The same doesn’t necessarily hold true for an employee’s unlawful activities, such as the recreational use of marijuana or other drugs that remain illegal under either Minnesota or federal law. It’s okay to make employment decisions based on the use of unlawful products in or outside the workplace, but it’s a good practice to make sure that any such decisions are based on written policies that apply equally to all employees. It’s also important to keep in mind that while current use of illegal drugs is not protected under the law, drug or alcohol addiction may be considered a disabling health condition that is protected against employment discrimination. Minnesota law does not require employers to make workplace accommodations for employees with substance abuse disorders, but some farm employers may also be covered under federal disability laws that require them to consider reasonable accommodations, such as taking time off to receive treatment. If one of your farm employees requests an accommodation related to substance abuse, consider talking with an experienced attorney to determine your obligations under both state and federal law.
Minnesota employers are not allowed to make employment decisions based on a person’s participation or involvement with any local human rights commission. The state’s “Human Rights Act” allows city and county governments to establish local commissions to address discrimination concerns and makes it an act of discrimination to refuse to hire or take any other adverse employment action against a person because of that person’s involvement with a local commission.

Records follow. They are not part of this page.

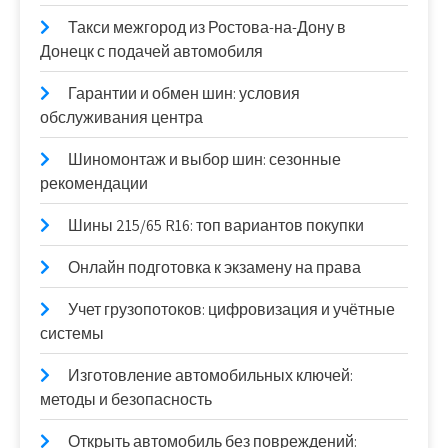
Такси межгород из Ростова-на-Дону в
Донецк с подачей автомобиля
Гарантии и обмен шин: условия
обслуживания центра
Шиномонтаж и выбор шин: сезонные
рекомендации
Шины 215/65 R16: топ вариантов покупки
Онлайн подготовка к экзамену на права
Учет грузопотоков: цифровизация и учётные
системы
Изготовление автомобильных ключей:
методы и безопасность
Открыть автомобиль без повреждений:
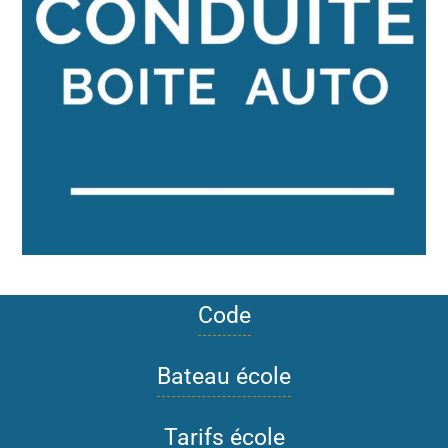
Code
Bateau école
Tarifs école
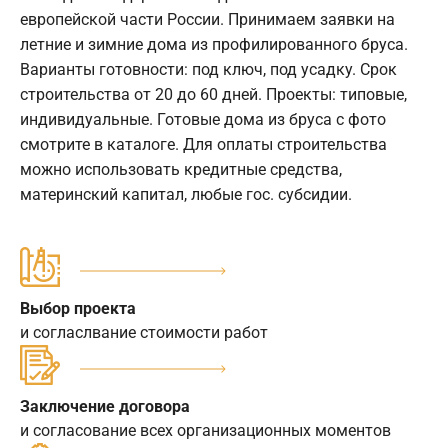
европейской части России. Принимаем заявки на
летние и зимние дома из профилированного бруса.
Варианты готовности: под ключ, под усадку. Срок
строительства от 20 до 60 дней. Проекты: типовые,
индивидуальные. Готовые дома из бруса с фото
смотрите в каталоге. Для оплаты строительства
можно использовать кредитные средства,
материнский капитал, любые гос. субсидии.
Выбор проекта
и согласлвание стоимости работ
Заключение договора
и согласование всех организационных моментов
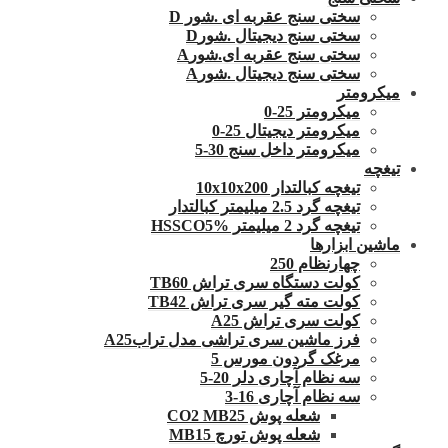
سختی سنج عقربه ای .شور D
سختی سنج دیجیتال .شورD
سختی سنج عقربه ای.شورA
سختی سنج دیجیتال .شورA
میکرومتر
میکرومتر 25-0
میکرومتر دیجیتال 25-0
میکرومتر داخل سنج 30-5
تیغچه
تیغچه کبالتدار 10x10x200
تیغچه گرد 2.5 میلیمتر کبالتدار
تیغچه گرد 2 میلیمتر HSSCO5%
ماشین ابزارها
چهارنظام 250
کولت دستگاه سری تراش TB60
کولت مته گیر سری تراش TB42
کولت سری تراش A25
فرز ماشین سری تراشی مدل ترابA25
مرغک گردون مورس 5
سه نظام آچاری دلر 20-5
سه نظام آچاری 16-3
شعله پوش CO2 MB25
شعله پوش تورچ MB15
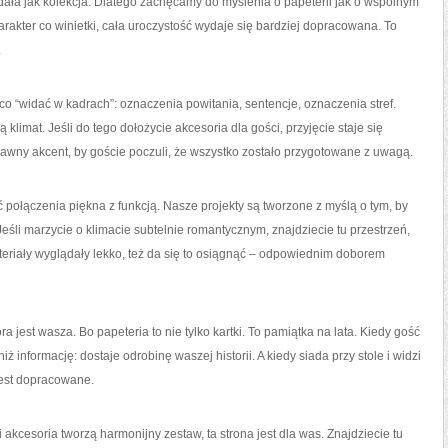
ądała jak kolekcja. Dlatego zachęcamy do myślenia o papeterii jak o wspólnym
rakter co winietki, cała uroczystość wydaje się bardziej dopracowana. To
.
o “widać w kadrach”: oznaczenia powitania, sentencje, oznaczenia stref.
 klimat. Jeśli do tego dołożycie akcesoria dla gości, przyjęcie staje się
awny akcent, by goście poczuli, że wszystko zostało przygotowane z uwagą.
ć połączenia piękna z funkcją. Nasze projekty są tworzone z myślą o tym, by
Jeśli marzycie o klimacie subtelnie romantycznym, znajdziecie tu przestrzeń,
eriały wyglądały lekko, też da się to osiągnąć – odpowiednim doborem
a jest wasza. Bo papeteria to nie tylko kartki. To pamiątka na lata. Kiedy gość
ż informację: dostaje odrobinę waszej historii. A kiedy siada przy stole i widzi
jest dopracowane.
 akcesoria tworzą harmonijny zestaw, ta strona jest dla was. Znajdziecie tu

Most farm employers pride themselves on building a work culture that makes for happy, engaged, and productive employees. Sometimes, though, bullying or harassment can take place in ways or at times that are not immediately obvious. Minnesota law focuses on sexual harassment, but if harassment involves any of the grounds for discrimination we’ve already described, that can lead to a discrimination claim. Even when harassment doesn’t involve a discriminatory characteristic, it can still lead to legal problems if the work environment gets so hostile that it affects an employee’s health or ability to perform the job. That means farm employers need to think about how to cultivate a work environment where employees can easily and comfortably discuss any problems they might be experiencing. If a problem does get brought to your attention, the most important thing to do is take the problem seriously and try to make an objective decision about the best way to resolve the conflict. Depending on the circumstances, you may want to consult with an attorney to determine whether it makes sense for you to try to solve the problem yourself, or whether it is an issue better handled by an attorney or an outside investigator.